--- Exercícios propostos ---
(a) Responda com base no texto sobre o verso "Agora a morte tem limites":
(i) A que número de verso o texto atribui "Agora, a morte tem limites"?
(ii) Que versos o texto cita para mostrar que a morte era esperada?
(iii) Que trecho o texto cita do verso 18?
(b) Reproduza sem alterações o trecho do texto sobre o verso "Agora a morte tem limites" que começa em "Alternativa D —" e segue até "descuido. Fora do escopo.".

--- Texto ---
====
Implícito no contraste "Agora a morte tem limites"
Gabarito: letra A. O verso "Agora, a morte tem limites" (v.53) estabelece um contraste implícito com o passado, em que a morte não tinha limites, era plena e absoluta, ou seja, onipotente. O poema descreve a morte antiga como inevitável, varrendo pessoas de todas as formas, sem contenção (vv.1-30). A correta é a única que capta essa ideia de poder ilimitado.
Alternativa A — ✅ Correta ⟵ GABARITO
A palavra "onipotente" significa todo-poderoso, sem limites. O texto mostra que, antigamente, a morte era uma certeza, ocorria por qualquer motivo ("Morria-se praticamente de tudo", v.10) e ninguém escapava ("Ninguém vivia pra sempre", v.38). Ao afirmar que hoje a morte tem limites, o autor subentende que antes ela não os tinha, sendo onipotente.
Alternativa B — ❌ Incorreta
"Imprevisível" não se sustenta. O poema enfatiza que a morte era esperada: "todo mundo sabia / que o Juízo, afinal, viria" (vv.7-8). A morte era certa e previsível, não imprevisível. A alternativa contradiz o texto.
Alternativa C — ❌ Incorreta
"Compassiva" não é sugerida. A descrição da morte antiga é neutra ou até festiva ("morrer era um tipo de festa", v.18), mas não há atributo de compaixão. É extrapolação (fora do escopo).
Alternativa D — ❌ Incorreta
"Enigmática" não encontra apoio. A morte era um fato claro e cotidiano, não um mistério. O texto não a trata como enigma. Fora do escopo.
Alternativa E — ❌ Incorreta
"Desleixada" não se aplica. A morte agia com eficácia, matando por qualquer motivo. Não há ideia de descuido. Fora do escopo.
Conclusão: A resposta correta é letra A, pois o implícito no verso é que a morte antiga era ilimitada em seu poder.
====
--- Trecho dos dados ---
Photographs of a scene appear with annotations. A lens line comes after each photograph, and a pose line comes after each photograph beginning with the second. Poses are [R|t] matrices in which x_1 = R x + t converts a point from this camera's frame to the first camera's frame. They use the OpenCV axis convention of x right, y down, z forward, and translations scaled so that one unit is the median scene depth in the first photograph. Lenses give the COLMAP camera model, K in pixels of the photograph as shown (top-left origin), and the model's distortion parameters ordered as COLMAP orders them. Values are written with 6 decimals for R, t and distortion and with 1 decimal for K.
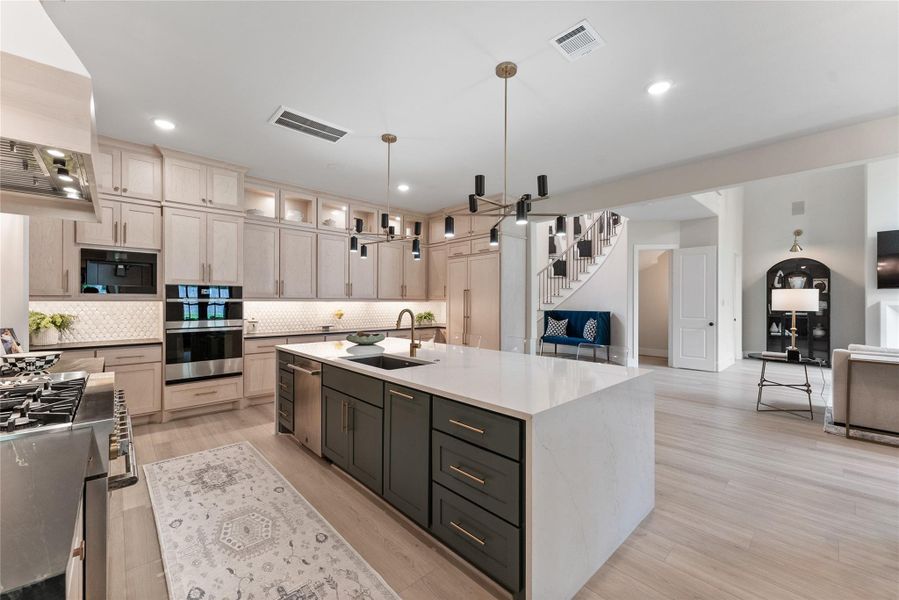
====
--- Respostas a seguir ---
(a)
(i) Ao verso 53 (v.53).
(ii) "todo mundo sabia / que o Juízo, afinal, viria" (vv.7-8).
(iii) "morrer era um tipo de festa".

(b)
Alternativa D — ❌ Incorreta
"Enigmática" não encontra apoio. A morte era um fato claro e cotidiano, não um mistério. O texto não a trata como enigma. Fora do escopo.
Alternativa E — ❌ Incorreta
"Desleixada" não se aplica. A morte agia com eficácia, matando por qualquer motivo. Não há ideia de descuido. Fora do escopo.